The business environment is California is changing, and not for the better. Large employers are already fleeing high-tax coastal areas, and that’s far from the only reason for the lackluster business growth in the traditionally lucrative California communities. Numerous companies have relocated their businesses away from California within the past few years; some of which include Nestle, Toyota, and Occidental Petroleum. Silicon Valley is known for its tech-savvy environment, but as companies get started in California, many companies from the tech industry are leaving this area, and California in general. Some are relocating entirely, whereas companies like Adobe and Toby Scammell’s startup Womply are expanding into surrounding states and downsizing their respective headquarters.

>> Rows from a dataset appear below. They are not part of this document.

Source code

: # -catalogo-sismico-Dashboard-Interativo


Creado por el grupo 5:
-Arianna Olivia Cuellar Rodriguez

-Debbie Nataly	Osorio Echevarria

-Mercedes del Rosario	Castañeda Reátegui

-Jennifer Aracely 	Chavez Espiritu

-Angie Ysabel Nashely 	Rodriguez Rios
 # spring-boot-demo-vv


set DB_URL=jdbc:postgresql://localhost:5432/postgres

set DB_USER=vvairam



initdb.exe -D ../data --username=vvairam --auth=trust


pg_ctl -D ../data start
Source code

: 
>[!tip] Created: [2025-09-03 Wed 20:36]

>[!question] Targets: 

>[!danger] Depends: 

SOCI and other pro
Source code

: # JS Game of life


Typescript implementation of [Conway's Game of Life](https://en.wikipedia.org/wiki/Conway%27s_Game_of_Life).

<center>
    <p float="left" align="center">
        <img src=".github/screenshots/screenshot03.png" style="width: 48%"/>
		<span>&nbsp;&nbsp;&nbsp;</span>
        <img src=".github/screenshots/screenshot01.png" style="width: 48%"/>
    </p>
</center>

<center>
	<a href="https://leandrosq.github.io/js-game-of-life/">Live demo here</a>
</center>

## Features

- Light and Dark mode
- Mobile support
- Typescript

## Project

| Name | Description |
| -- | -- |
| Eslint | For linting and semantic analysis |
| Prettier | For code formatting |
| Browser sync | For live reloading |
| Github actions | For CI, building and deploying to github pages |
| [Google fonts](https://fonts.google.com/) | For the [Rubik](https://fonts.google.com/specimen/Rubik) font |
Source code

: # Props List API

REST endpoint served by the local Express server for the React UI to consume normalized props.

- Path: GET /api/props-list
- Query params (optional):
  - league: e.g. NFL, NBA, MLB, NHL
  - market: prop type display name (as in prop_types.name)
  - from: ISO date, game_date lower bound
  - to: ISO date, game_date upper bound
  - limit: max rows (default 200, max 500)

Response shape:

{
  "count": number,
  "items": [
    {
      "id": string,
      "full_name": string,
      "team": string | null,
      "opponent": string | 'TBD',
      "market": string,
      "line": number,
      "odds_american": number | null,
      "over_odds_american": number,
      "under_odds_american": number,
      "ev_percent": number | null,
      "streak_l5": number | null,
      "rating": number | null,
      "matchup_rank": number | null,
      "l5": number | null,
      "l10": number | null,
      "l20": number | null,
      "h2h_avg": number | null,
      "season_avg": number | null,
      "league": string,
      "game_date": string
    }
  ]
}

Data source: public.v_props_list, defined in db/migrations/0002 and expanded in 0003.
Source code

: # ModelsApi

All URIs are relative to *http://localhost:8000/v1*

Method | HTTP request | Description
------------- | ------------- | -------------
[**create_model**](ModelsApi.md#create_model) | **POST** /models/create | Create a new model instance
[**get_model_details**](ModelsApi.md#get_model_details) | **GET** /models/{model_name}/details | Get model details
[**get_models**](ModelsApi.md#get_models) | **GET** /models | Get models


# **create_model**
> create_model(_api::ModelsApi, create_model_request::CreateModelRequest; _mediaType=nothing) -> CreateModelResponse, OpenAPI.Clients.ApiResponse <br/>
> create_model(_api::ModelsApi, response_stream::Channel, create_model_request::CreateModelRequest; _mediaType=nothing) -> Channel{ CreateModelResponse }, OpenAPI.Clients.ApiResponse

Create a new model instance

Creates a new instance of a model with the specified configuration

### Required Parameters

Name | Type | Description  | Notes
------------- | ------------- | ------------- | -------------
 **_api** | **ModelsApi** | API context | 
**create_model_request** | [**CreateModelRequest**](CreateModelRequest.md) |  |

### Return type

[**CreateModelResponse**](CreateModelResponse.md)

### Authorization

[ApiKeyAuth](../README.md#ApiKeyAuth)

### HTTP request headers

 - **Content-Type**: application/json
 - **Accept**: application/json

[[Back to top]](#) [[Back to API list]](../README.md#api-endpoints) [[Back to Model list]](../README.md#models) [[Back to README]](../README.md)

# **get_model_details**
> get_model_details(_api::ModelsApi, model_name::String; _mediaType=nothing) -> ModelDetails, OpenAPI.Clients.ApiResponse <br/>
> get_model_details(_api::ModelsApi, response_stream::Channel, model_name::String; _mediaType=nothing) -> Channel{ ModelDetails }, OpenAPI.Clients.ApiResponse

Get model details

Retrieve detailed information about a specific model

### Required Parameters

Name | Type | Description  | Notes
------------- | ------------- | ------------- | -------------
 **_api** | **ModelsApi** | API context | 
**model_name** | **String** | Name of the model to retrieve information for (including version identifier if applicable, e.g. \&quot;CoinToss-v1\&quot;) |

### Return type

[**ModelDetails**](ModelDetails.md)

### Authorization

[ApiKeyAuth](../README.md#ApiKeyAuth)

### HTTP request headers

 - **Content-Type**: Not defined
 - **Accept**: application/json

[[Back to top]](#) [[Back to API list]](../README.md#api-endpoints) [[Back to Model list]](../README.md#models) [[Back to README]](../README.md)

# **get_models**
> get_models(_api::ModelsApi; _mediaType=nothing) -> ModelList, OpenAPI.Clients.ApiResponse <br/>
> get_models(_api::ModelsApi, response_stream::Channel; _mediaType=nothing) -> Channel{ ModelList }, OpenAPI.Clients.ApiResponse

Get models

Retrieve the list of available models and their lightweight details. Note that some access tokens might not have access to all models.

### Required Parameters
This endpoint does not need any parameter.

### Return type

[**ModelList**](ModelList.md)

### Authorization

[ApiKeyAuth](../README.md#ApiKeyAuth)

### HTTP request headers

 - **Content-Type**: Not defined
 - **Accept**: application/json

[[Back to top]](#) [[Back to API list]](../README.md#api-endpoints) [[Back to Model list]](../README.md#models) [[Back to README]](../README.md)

Companies pay high taxes along coastal areas, especially in California. This tax burden has forced many companies such as Weatherby to relocate altogether. In some cases, other states offer significant tax incentives to attract that business and drive up wages in their state. For example, Virginia offered over $16 million in tax breaks to Nestle.
Regulations and Laws
Many of the laws in California have been turned against large companies. California has consistently made it clear that they are on the side of the unions and the bureaucracy, and many companies have found themselves in very expensive lawsuits. The costs of regulation have caused many companies to pay unnecessarily large amounts of money to operate their businesses in California.
Cost of Living
California cities, such as San Francisco, are getting much more expensive to live in. Although the cost of living in California affects the companies looking to run their businesses in the state, it affects employees even more. Many employees demand higher salaries from the tech companies that are located in these expensive cities to compensate for their rent and living expenses. For employees that like to go out and have fun with their friends, these expenses can be especially challenging due to the high prices of entertainment. Many major cities that are located outside of California can offer employees a nice balance between a fun lifestyle and a low cost of living. As a result, many tech companies have become drawn to these cities.
California will slowly experience a brain drain as a result of the large of technology companies leaving the state, and taking their highly educated workforce with them, or maybe the individuals are bailing and taking their companies with them. Either way, if laws and regulations are not changed soon, many talented and educated people will follow the jobs out of the state. This phenomenon is and will continue, to result in a loss of revenue for the state as well. If California could lower the overall costs for tech companies and cost of living for individuals, there is hope that they can remain competitive in the future.